Well, I think Kentuckians deserve something better than out-of-date data. How about current charter research from “Who Attends Charter Schools and How Are Those Students Doing?” a December 2012 report from the National Assessment Governing Board (NAGB).
This new report analyzes data from the National Assessment of Educational Progress. NAGB’s study shows students in charter schools in inner cities around the country have been making advances and now outperform their public school counterparts. The differences in favor of charter schools are particularly pronounced for black students, who are of special concern in Louisville, where Kentucky’s most troubled schools are located.
A few of the new NABG report’s findings:
• …the findings tend to favor charter schools when one focuses on black, Hispanic, and low-income students within the large cities. In many subject/grade combinations students in these subgroups in charter schools performed significantly better in 2011 than those in regular public schools. By contrast, in 2003/2005 these subgroups performed similarly in charter and regular schools, and in one case (low-income students in grade 4 math), the regular schools were ahead.

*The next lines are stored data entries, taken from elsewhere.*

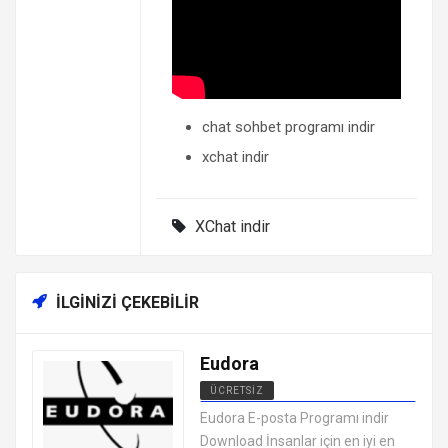
chat sohbet programı indir
xchat indir
XChat indir
İLGINIZI ÇEKEBILIR
Eudora
ÜCRETSIZ
MESAJLAŞMA SOHBET
Eudora E-posta Programı indir
PROGRAMLARI
Download İnsanlar için en iyi en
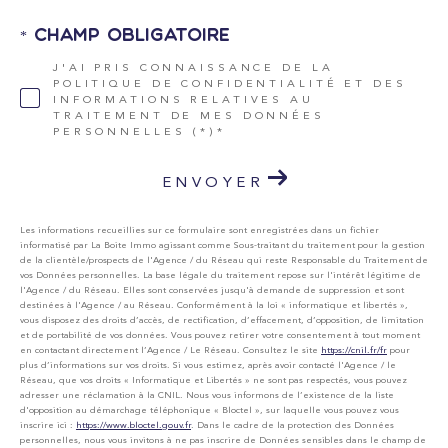
* Champ obligatoire
J'AI PRIS CONNAISSANCE DE LA
POLITIQUE DE CONFIDENTIALITÉ ET DES
INFORMATIONS RELATIVES AU
TRAITEMENT DE MES DONNÉES
PERSONNELLES (*)*
ENVOYER
Les informations recueillies sur ce formulaire sont enregistrées dans un fichier
informatisé par La Boite Immo agissant comme Sous-traitant du traitement pour la gestion
de la clientèle/prospects de l'Agence / du Réseau qui reste Responsable du Traitement de
vos Données personnelles. La base légale du traitement repose sur l'intérêt légitime de
l'Agence / du Réseau. Elles sont conservées jusqu'à demande de suppression et sont
destinées à l'Agence / au Réseau. Conformément à la loi « informatique et libertés »,
vous disposez des droits d’accès, de rectification, d’effacement, d’opposition, de limitation
et de portabilité de vos données. Vous pouvez retirer votre consentement à tout moment
en contactant directement l’Agence / Le Réseau. Consultez le site
https://cnil.fr/fr
pour
plus d’informations sur vos droits. Si vous estimez, après avoir contacté l'Agence / le
Réseau, que vos droits « Informatique et Libertés » ne sont pas respectés, vous pouvez
adresser une réclamation à la CNIL. Nous vous informons de l’existence de la liste
d'opposition au démarchage téléphonique « Bloctel », sur laquelle vous pouvez vous
inscrire ici :
https://www.bloctel.gouv.fr
. Dans le cadre de la protection des Données
personnelles, nous vous invitons à ne pas inscrire de Données sensibles dans le champ de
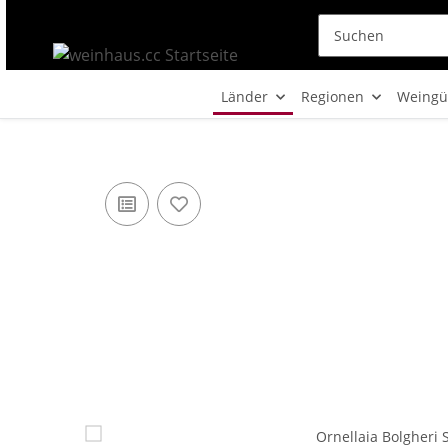
Länder
Regionen
Weingü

• The performance of black low-income students attending charter schools in large cities is particularly striking. This group has shown a large increase in scores. In 2011 their achievement was significantly higher than that of similar students in regular large-city schools in grade 8 reading and grades 4 and 8 math.
• In the large cities, the only significant subgroup findings in favor of regular schools in 2011 were for Asians (in grade 4 math) and whites (in grade 4 reading).
• When we look more closely at a few large urban districts, the 2011 results clearly favor charter schools. In the four cities where NAEP data permitted comparisons (DC, Atlanta, Chicago and Milwaukee), students in charter schools significantly outperformed their peers in regular public schools in many of the subjects/grades analyzed. In those four districts, there are no subjects/grades where regular schools significantly outperformed charter schools.
We need educational performance like this in Louisville. We don’t need a lot of union self-serving standing in the way of our kids finally getting that performance.